The CSME remains a work in progress. Designed to let the region capitalise on its natural, human and financial resources, its potential remains mostly untapped. Two Trinidad-based firms, Karibbean Flavours and Guardian Life, explain the impact that the CSME has been having on their regional businesses
by Sasha Murray
Published in CONTACT Magazine
The slow progress of CSME integration “has resulted in a decline in economic benefits and trade performance in the region when compared with the 1970s,” according to panellists at the annual general meeting (AGM) of the Trinidad and Tobago Chamber of Industry and Commerce. Held earlier this year in April, the theme of the AGM’s lunchtime discussion was the CSME.
So the recommendation made by the Caricom Review Commission in its 2017 report – to amend the treaty governing Caricom to institutionalise the involvement of the private sector – is welcome. Barbados Prime Minister Mia Mottley, who has lead responsibility for the CSME within Caricom, has also made it clear that she accepts the change: the private sector will have an integral part to play.
In the business world, the hope is that this enhanced role will finally result in the full integration of the single market and economy. Better access to wider markets, a larger consumer base, increased economies of scale, enhanced investment opportunities, and increased competitiveness, are all keenly anticipated.
To underline the importance of accelerating CSME’s evolution, let’s examine the experience of two Trinidad and Tobago-based companies: RHS Marketing Limited’s Karibbean Flavours brand, and Guardian Life of the Caribbean Limited.
Karibbean Flavours: CSME helped grow our intra- and extra-regional imports
Since 1996, Ravi Sankar, founder of RHS Marketing Limited, has been manufacturing and distributing a wide range of premium seasonings, spices, condiments, drinks, essences and browning products under the Karibbean Flavours brand. Many of the products have their roots in the region’s exotic cuisine and reflect a com-bination of cultures and tastes.
The CSME has worked well for his company, Sankar says, helping it to grow from a local supplier to a regional exporter. Starting with a small shipment to Antigua, Karibbean Flavours now has a presence on store shelves in several Caricom countries, including Barbados, Dominica, Grenada, Guyana and Suriname.
“Regional distributors found it economical to purchase from us under the CSME, as compared to the United States, because there were no taxes on imports from Trinidad and Tobago. Through the certifying body in Trinidad we were able to get Caricom certificates for all the products we produce, and this made it attractive for buyers.”
When supply is not available locally, Karibbean Flavours has also benefitted from duty-free access to ingredients such as pepper and thyme, sometimes at lower prices.
The process is not without its challenges, however. Sankar explains that, when shipping products, he sometimes experiences difficulties in obtaining the relevant documents on time from customs and excise. The delays result in added costs for storage, among other things.
Karibbean Flavours products can also be found beyond the Caribbean, in the United States, the United Kingdom and Canada.
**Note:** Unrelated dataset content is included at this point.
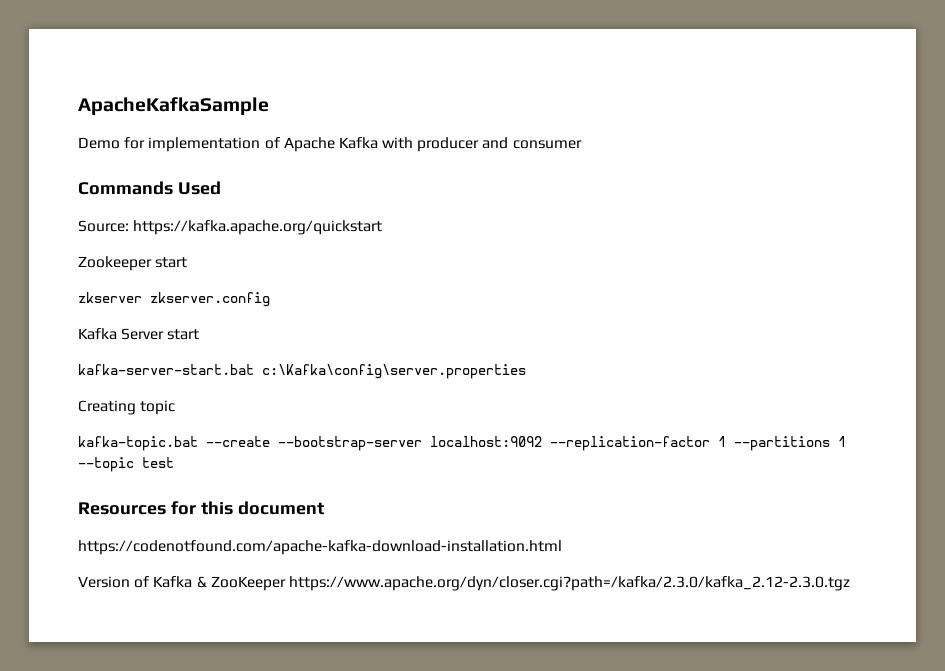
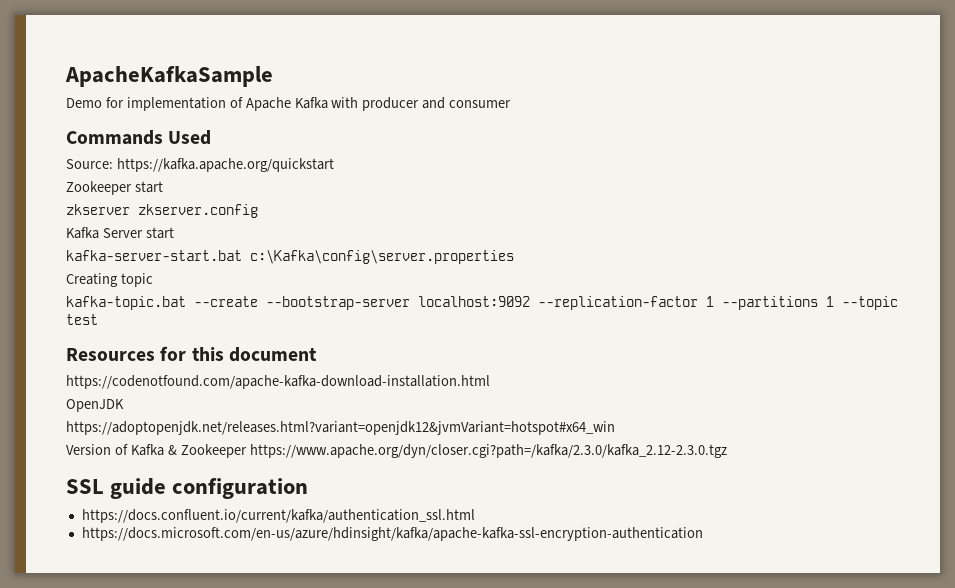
(562, 547) none -> [66,399,124,412] [66,421,615,435] // OpenJDK // https://adoptopenjdk.net/releases.html?variant=openjdk12&jvmVariant=hotspot#x64_win
[210,576,286,591] ZooKeeper -> [180,444,247,458] Zookeeper
(850, 583) none -> [66,478,309,499] [81,509,475,523] [81,527,703,541] // SSL guide configuration // https://docs.confluent.io/current/kafka/authentication_ssl.html // https://docs.microsoft.com/en-us/azure/hdinsight/kafka/apache-kafka-ssl-encryption-authentication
Sankar says that having a regional presence has helped the firm expand internationally. “With our brand well represented in Caricom, it is easier for diaspora and tourist consumers who reside in international markets to recognise it.”
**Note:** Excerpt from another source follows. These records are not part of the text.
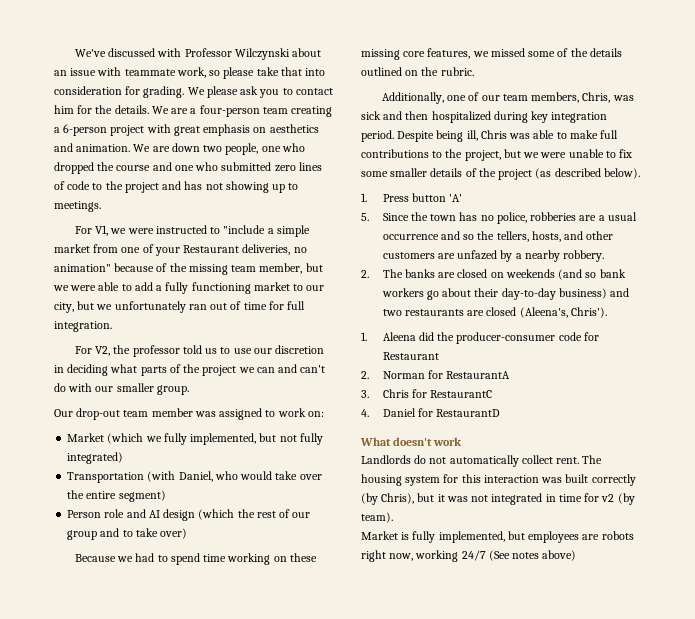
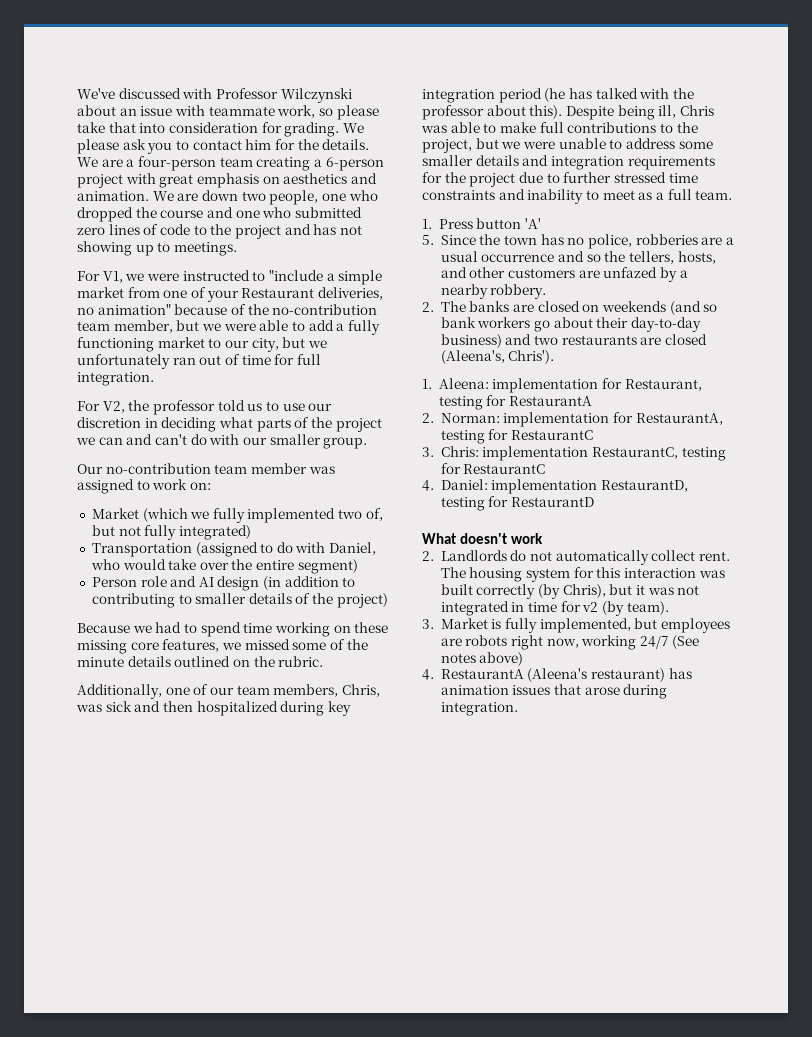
[188,264,228,275] missing -> [272,304,378,315] no-contribution
[76,408,121,420] drop-out -> [105,463,211,474] no-contribution
[190,433,257,445] implemented, -> [247,508,383,523] implemented two of,
[147,471,176,482] (with -> [195,542,326,557] (assigned to do with
[198,509,311,520] [67,528,188,540] (which the rest of our group and to take over) -> [263,576,356,590] [91,593,388,608] (in addition to contributing to smaller details of the project)
(588, 52) none -> [77,657,124,667] minute
[361,130,394,142] period. -> [498,88,694,103] [422,105,563,120] period (he has talked with the professor about this).
[619,149,633,158] fix -> [625,138,675,149] address
[465,168,640,180] of the project (as described below). -> [522,155,715,170] [422,172,698,187] [422,189,733,204] and integration requirements for the project due to further stressed time constraints and inability to meet as a full team.
[382,332,599,344] [382,352,439,360] [361,370,511,379] [361,389,493,398] [361,408,416,417] Aleena did the producer-consumer code for Restaurant // 2. Norman for RestaurantA // 3. Chris for RestaurantC // 4. Daniel -> [438,378,702,393] [438,395,593,410] [422,412,723,427] [440,429,594,444] [422,446,726,461] [440,463,546,474] [422,479,689,494] [440,497,485,511] Aleena: implementation for Restaurant, testing for RestaurantA // 2. Norman: implementation for RestaurantA, testing for RestaurantC // 3. Chris: implementation RestaurantC, testing for RestaurantC // 4. Daniel: implementation RestaurantD, testing
(463, 441) none -> [422,551,434,561] 2.
(393, 517) none -> [422,619,434,629] 3.
(577, 555) none -> [422,668,692,682] [440,684,668,699] [440,702,518,716] // 4. RestaurantA (Aleena's restaurant) has animation issues that arose during integration.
Guardian Life: a fully implemented CSME benefits everyone
Guardian Life is a dynamic insurance and financial institution which provides financial services across four major territories in the English and Dutch Caribbean, including Trinidad and Tobago, Jamaica, and Barbados. Established in1980, with head offices in Westmoorings, Trinidad, Guardian Life is engaged in underwriting all classes of long-term individual and group life, health and pensions insurance business, as well as associated investment activities.
“As a pan-Caribbean group, we are starting to see the impact of regional integration, where our customers’ behaviours are changing. For example, if customers from Jamaica have a policy in Trinidad, they want to know more about how we effect these transactions. So it’s really about having the framework in place, to allow the free movement of people and the free movement of business to grow, and have greater access to markets and greater convenience.” Pascal also notes that, even though “we all have very common backgrounds, there are multiple regulators with multiple financial standards to be dealt with.”
While hoping that ongoing work will yield tangible CSME benefits for all, “we’d like to see some real initiatives come out of it, that make the ease of doing business across the region better and that will ultimately benefit the populations as a whole. Where we realise investment opportunities through expanded markets. This could only redound to everyone’s benefit in the long run: governments, policy holders, and the organisations in between.